Côte d’Ivoire : deux journalistes condamnés à une amende pour avoir publié un communiqué, RSF et l’intersyndicale dénoncent un abus

  • 01/06/2020
  • Source : Lebabi.net
Les Directeurs de Publication des quotidiens  ‘’Le Nouveau Réveil’’ (opposition) et ‘’Soir Info’’ (indépendant) ont été condamnés ce mardi 31 mars 2020 à payer une amende de 2,5 millions de fcfa chacun pour divulgation de fausses nouvelles 

Ils sont accusés d’avoir publié dans leurs colonnes respectives, la lettre du collectif d’avocats du député Alain Lobognon faisant état de sa santé précaire à la prison d’Agboville (76 km d’Abidjan).

Le jeudi 26 mars 2020, dans un communiqué abondamment repris dans la presse, surtout sur les réseaux sociaux et les sites d’information, les conseils du détenu s’inquiétaient de la santé de leur client estimaient « avant qu’il ne soit trop tard, il est plus qu’impératif que le Député Alain Lobognon, dont la vie est gravement en danger, soit, sans délai, conduit dans un centre de santé adéquat et en accord avec son médecin traitant. Cela permettra également de déterminer avec exactitude le mal dont il souffre. »

Suite à la publication de cette lettre, le directeur de l’administration pénitentiaire, le Magistrat Boubakar Coulibaly, a fait une apparition au JT de 20h pour apporter un démenti, assurant que le prisonnier est en bonne santé.

Lundi, les deux DP ont été convoqués, pour mardi, devant la brigade de recherches sur instruction une fois de plus du Procureur de la République, Ados Richard.

Après leur audition, ils ont été déférés devant le parquet pour comparution immédiate. C’est à la suite de l’audience qu’ils ont été mis au courant de leur peine.

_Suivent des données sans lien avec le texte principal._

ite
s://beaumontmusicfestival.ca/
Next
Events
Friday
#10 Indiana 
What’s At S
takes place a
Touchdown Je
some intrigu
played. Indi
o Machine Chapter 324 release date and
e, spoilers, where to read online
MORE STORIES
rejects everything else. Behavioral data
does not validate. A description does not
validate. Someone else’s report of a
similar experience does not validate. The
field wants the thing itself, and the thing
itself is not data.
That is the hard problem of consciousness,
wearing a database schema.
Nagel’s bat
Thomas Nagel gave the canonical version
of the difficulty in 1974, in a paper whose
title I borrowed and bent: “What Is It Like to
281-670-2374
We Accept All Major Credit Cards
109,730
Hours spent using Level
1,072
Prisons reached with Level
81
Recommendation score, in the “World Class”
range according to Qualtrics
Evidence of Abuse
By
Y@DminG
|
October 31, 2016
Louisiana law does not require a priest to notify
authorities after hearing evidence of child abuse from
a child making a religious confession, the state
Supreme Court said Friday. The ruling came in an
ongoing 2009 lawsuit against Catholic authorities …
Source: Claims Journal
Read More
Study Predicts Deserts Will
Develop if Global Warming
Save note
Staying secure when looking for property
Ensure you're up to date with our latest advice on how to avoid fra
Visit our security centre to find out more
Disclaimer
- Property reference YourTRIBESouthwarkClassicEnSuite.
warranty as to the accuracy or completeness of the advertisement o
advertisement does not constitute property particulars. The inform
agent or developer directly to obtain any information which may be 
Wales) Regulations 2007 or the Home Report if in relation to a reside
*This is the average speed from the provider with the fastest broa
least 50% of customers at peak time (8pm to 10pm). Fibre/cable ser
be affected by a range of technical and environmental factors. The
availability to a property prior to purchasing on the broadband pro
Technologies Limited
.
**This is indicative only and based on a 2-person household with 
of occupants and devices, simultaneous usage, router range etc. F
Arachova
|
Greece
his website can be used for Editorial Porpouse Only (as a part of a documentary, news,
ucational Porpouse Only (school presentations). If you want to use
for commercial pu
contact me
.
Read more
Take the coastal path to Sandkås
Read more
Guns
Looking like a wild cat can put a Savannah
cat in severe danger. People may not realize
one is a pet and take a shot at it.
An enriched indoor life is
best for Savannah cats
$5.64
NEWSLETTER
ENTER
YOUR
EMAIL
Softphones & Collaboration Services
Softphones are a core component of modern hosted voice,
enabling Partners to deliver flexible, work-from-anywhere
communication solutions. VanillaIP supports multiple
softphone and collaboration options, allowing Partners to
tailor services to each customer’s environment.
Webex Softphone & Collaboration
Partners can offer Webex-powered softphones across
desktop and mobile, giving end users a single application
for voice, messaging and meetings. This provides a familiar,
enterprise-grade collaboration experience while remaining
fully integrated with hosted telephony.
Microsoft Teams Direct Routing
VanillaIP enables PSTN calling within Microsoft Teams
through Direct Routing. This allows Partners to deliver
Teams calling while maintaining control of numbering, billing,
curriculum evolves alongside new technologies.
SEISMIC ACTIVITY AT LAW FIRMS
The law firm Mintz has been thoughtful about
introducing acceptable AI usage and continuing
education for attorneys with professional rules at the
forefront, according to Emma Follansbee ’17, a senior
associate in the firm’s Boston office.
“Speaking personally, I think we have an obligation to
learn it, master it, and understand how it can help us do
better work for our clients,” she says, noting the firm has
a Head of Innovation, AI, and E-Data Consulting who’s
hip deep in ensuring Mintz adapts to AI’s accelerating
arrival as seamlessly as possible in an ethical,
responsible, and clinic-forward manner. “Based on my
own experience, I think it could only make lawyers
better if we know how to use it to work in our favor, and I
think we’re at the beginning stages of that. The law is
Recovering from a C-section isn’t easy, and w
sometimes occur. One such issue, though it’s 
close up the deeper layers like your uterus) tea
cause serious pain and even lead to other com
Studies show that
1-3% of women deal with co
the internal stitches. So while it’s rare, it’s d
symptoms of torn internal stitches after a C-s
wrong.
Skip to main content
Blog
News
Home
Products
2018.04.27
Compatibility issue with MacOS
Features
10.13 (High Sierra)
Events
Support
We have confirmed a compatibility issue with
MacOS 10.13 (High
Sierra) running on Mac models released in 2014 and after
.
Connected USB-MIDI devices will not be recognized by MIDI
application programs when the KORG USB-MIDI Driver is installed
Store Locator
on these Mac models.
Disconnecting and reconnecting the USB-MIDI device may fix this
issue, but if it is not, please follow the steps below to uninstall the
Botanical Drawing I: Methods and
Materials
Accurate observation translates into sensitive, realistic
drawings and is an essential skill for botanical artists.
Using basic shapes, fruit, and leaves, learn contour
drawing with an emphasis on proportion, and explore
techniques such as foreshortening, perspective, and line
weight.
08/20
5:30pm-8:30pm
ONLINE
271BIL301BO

Reporters Sans Frontières (RSF) Côte d’Ivoire dont le représentant a assisté au procès est immédiatement monté au créneau pour dénoncer sur twitter : «  Au-delà de se son cratère grotesque, cette condamnation, et les récentes sanctions visant les journalistes, portent sérieusement atteinte à la liberté de la presse en Côte d’Ivoire. Un signal inquiétant à l'heure du Covid 19 et de l'élection présidentielle à venir. »

Poursuivant, l’association s’est interrogée « depuis quand l'appréciation d'une situation par des avocats et sa diffusion par la presse est-elle un délit justifiant des poursuites et de lourdes amendes? ».

Plutôt dans la journée, c’est l’Inter-syndicale du secteur des médias en Côte d’Ivoire (ISMCI) qui a dénoncé dans une lettre au procureur intitulée « Trop, c’est trop » pour demander « la pure liberté de nos camarades convoqués » et « que cessent les lourdes amendes infligées aux entreprises de presse ivoiriennes, ployant déjà sous le poids des charges insupportables. »
 
En début de mois, le directeur de publication Yacouba Gbané et un journaliste du Temps, quotidien ivoirien proche de l'ex-président Laurent Gbagbo, ont été condamnés à des amendes de cinq millions de francs CFA chacun pour ‘’diffamation’’. Ils ont été jugés en comparution immédiate, pour "atteinte à l'honorabilité et à la considération de plusieurs membres du gouvernement", après un article intitulé: "Fraude au sommet, corruption: la Côte d'Ivoire, un véritable Etat voyou!".